• What is required:
Where "Johann" appears in a line of the entries below, that line should be copied.

• Listed records:
* * *

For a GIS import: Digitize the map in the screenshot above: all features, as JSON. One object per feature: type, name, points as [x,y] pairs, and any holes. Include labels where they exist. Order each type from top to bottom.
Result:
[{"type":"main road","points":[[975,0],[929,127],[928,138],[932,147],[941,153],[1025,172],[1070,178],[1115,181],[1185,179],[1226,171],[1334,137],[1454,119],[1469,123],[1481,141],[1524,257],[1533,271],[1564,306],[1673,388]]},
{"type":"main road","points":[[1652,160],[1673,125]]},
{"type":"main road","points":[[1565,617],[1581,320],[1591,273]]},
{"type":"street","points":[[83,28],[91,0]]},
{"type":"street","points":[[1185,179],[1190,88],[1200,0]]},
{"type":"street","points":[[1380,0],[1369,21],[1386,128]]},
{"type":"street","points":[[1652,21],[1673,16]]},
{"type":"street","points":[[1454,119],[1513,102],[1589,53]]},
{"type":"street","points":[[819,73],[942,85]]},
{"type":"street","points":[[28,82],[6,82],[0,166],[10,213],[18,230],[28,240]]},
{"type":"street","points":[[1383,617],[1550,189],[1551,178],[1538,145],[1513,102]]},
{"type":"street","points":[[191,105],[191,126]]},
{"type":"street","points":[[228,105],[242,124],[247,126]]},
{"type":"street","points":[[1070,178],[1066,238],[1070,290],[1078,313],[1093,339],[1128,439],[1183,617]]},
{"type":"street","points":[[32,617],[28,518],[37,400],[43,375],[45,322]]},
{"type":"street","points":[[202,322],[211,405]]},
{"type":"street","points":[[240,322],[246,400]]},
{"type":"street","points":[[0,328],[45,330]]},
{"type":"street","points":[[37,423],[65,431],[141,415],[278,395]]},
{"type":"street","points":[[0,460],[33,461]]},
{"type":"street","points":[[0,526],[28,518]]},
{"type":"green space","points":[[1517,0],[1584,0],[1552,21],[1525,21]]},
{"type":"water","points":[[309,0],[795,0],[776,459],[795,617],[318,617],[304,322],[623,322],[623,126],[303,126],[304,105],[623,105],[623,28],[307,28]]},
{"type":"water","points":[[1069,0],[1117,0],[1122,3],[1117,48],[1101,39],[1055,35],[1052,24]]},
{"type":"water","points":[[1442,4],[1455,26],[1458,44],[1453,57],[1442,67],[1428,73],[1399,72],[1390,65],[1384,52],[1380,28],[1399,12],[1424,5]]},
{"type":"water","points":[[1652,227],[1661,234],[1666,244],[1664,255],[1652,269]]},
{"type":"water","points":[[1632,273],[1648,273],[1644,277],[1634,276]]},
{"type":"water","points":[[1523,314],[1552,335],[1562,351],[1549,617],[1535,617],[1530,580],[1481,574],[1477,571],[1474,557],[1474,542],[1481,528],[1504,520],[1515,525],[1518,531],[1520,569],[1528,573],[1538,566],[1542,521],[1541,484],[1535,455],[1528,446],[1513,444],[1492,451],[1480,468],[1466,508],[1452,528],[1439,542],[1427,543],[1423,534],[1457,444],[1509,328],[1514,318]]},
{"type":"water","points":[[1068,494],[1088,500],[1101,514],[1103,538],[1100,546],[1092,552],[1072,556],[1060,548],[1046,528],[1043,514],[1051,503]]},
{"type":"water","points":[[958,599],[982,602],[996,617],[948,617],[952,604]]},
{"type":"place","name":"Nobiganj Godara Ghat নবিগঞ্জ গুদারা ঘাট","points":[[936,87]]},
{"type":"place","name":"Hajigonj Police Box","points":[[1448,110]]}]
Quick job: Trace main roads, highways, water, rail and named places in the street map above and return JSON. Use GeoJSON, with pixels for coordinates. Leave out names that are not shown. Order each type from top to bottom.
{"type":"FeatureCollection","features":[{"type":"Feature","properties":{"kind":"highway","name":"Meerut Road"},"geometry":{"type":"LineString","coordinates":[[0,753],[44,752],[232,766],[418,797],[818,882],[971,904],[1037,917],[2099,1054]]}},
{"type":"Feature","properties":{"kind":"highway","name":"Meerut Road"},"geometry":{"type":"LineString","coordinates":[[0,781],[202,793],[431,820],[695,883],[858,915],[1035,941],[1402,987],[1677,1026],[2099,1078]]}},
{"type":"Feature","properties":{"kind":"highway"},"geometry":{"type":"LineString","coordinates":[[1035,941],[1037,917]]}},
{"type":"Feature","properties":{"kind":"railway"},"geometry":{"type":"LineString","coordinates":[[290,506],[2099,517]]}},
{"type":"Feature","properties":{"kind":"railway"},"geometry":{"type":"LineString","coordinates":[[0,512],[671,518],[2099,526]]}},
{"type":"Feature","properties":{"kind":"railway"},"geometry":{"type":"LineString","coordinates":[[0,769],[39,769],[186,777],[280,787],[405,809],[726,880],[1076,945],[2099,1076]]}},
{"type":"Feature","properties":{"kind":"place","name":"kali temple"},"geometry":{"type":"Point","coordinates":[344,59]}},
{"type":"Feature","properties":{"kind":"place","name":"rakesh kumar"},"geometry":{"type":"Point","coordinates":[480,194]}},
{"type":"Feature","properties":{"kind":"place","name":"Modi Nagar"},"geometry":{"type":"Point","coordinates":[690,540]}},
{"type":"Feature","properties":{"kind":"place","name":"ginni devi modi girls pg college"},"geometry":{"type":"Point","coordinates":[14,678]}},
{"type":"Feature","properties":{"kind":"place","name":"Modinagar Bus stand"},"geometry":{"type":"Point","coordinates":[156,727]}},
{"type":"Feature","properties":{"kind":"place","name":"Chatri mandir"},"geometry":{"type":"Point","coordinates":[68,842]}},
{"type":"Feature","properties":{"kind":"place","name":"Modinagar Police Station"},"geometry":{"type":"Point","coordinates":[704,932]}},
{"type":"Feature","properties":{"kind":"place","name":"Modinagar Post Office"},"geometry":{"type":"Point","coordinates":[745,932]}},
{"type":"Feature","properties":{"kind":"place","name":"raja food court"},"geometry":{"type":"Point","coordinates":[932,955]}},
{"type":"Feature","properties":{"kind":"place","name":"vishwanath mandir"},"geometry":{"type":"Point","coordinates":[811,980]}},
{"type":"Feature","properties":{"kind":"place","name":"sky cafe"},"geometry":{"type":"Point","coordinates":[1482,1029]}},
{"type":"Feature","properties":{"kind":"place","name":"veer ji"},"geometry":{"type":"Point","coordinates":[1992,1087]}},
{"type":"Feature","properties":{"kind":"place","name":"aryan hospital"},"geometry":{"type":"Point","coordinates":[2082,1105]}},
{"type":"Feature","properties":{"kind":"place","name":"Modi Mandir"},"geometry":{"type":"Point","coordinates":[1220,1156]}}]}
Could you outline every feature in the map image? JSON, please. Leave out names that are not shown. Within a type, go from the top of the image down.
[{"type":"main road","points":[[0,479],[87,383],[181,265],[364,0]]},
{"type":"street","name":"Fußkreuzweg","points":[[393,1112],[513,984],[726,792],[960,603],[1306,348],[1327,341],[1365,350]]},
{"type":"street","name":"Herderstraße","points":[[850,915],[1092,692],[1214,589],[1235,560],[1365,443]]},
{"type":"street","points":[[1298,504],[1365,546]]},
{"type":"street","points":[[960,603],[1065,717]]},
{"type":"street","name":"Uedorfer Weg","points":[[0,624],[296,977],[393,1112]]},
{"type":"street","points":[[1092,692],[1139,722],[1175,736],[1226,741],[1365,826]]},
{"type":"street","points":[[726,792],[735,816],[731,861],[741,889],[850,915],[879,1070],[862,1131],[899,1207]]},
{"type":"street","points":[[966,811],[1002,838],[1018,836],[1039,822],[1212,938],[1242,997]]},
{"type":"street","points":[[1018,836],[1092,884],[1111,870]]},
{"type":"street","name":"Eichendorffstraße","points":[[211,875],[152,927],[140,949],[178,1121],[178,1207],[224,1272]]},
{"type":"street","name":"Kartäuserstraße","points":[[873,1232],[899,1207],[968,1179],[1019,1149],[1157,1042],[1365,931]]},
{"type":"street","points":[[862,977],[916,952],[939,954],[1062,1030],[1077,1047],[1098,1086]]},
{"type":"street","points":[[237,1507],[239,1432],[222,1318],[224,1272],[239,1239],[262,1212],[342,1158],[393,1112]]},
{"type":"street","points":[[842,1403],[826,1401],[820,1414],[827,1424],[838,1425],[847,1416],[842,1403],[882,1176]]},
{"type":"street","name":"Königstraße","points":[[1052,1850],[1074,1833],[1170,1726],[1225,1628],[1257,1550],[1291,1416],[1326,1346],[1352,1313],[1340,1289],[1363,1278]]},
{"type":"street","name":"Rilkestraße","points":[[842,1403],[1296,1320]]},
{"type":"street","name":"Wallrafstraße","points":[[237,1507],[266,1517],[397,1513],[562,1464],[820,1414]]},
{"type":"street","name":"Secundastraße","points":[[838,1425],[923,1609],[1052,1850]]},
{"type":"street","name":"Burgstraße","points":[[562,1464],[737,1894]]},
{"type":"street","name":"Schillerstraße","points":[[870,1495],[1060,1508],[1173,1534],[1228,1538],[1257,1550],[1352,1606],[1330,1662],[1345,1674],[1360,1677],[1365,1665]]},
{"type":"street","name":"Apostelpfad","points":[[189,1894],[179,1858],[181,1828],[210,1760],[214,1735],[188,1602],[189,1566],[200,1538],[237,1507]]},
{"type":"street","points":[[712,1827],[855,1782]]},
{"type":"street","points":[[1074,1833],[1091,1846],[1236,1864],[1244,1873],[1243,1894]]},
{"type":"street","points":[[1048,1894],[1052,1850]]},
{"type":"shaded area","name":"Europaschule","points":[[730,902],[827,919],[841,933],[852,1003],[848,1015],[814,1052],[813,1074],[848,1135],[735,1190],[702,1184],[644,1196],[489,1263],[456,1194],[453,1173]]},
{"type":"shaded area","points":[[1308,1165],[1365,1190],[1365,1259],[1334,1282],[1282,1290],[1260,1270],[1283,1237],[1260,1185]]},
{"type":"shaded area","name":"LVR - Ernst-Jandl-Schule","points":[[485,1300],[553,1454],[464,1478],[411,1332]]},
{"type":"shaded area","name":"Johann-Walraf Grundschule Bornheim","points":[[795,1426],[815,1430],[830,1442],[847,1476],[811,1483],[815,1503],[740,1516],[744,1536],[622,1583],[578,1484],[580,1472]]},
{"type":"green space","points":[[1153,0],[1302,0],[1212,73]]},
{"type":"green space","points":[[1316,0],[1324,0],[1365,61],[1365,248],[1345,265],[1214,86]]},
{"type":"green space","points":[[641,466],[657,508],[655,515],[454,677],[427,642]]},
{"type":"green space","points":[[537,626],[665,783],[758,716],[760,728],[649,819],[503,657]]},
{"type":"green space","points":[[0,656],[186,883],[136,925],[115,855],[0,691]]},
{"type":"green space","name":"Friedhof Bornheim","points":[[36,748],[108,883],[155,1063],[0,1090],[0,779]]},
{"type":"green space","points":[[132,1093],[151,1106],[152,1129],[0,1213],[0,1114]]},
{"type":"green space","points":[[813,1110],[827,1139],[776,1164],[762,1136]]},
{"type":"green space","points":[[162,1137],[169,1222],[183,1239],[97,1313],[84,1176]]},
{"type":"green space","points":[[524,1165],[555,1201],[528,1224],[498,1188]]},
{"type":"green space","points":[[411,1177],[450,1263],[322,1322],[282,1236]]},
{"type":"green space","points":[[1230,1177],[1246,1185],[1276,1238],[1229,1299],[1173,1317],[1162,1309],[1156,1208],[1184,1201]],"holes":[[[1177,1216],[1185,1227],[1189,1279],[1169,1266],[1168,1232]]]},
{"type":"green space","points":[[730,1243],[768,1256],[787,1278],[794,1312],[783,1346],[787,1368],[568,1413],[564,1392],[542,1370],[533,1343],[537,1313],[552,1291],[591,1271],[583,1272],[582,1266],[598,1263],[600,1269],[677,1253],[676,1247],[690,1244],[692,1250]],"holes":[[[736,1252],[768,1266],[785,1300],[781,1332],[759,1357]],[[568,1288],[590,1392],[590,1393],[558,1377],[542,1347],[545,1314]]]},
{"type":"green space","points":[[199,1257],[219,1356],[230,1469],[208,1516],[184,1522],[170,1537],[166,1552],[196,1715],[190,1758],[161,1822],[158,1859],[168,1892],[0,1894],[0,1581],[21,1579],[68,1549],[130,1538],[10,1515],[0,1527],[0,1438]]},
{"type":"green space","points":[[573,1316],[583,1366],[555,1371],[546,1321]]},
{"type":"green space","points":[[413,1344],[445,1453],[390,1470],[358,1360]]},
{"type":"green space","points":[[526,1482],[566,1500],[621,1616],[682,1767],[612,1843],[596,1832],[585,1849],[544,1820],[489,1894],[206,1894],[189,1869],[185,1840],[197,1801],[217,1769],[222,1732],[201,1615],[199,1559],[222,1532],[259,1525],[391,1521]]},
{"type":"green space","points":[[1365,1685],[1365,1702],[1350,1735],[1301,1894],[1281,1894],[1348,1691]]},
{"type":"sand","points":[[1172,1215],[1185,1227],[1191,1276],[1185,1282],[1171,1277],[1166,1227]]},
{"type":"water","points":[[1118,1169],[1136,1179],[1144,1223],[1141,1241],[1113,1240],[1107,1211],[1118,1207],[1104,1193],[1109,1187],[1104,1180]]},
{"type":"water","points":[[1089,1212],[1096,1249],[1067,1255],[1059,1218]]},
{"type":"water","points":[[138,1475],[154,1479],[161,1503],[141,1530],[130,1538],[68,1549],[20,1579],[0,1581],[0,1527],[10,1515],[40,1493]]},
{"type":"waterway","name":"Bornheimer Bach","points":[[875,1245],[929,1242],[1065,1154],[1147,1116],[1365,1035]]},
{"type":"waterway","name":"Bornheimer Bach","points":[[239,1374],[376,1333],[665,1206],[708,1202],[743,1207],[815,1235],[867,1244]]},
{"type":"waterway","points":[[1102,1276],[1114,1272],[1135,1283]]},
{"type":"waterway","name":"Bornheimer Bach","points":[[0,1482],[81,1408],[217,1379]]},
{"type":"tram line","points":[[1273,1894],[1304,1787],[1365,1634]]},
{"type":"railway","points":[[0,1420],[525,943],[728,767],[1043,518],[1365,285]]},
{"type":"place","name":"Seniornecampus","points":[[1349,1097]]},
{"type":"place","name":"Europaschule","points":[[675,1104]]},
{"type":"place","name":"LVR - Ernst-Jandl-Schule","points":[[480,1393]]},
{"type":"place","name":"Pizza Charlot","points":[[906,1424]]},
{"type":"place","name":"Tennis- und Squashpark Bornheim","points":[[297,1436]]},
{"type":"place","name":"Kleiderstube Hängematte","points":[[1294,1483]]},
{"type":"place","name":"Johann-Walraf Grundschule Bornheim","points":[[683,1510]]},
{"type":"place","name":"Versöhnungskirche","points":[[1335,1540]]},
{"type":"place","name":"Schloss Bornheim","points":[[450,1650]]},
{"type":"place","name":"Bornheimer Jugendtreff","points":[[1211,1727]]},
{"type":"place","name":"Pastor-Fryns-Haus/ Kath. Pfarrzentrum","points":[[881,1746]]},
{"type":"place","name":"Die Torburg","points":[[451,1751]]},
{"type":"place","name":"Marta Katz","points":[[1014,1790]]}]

* * *

• Solution to the problem:
{"type":"shaded area","name":"Johann-Walraf Grundschule Bornheim","points":[[795,1426],[815,1430],[830,1442],[847,1476],[811,1483],[815,1503],[740,1516],[744,1536],[622,1583],[578,1484],[580,1472]]},
{"type":"place","name":"Johann-Walraf Grundschule Bornheim","points":[[683,1510]]},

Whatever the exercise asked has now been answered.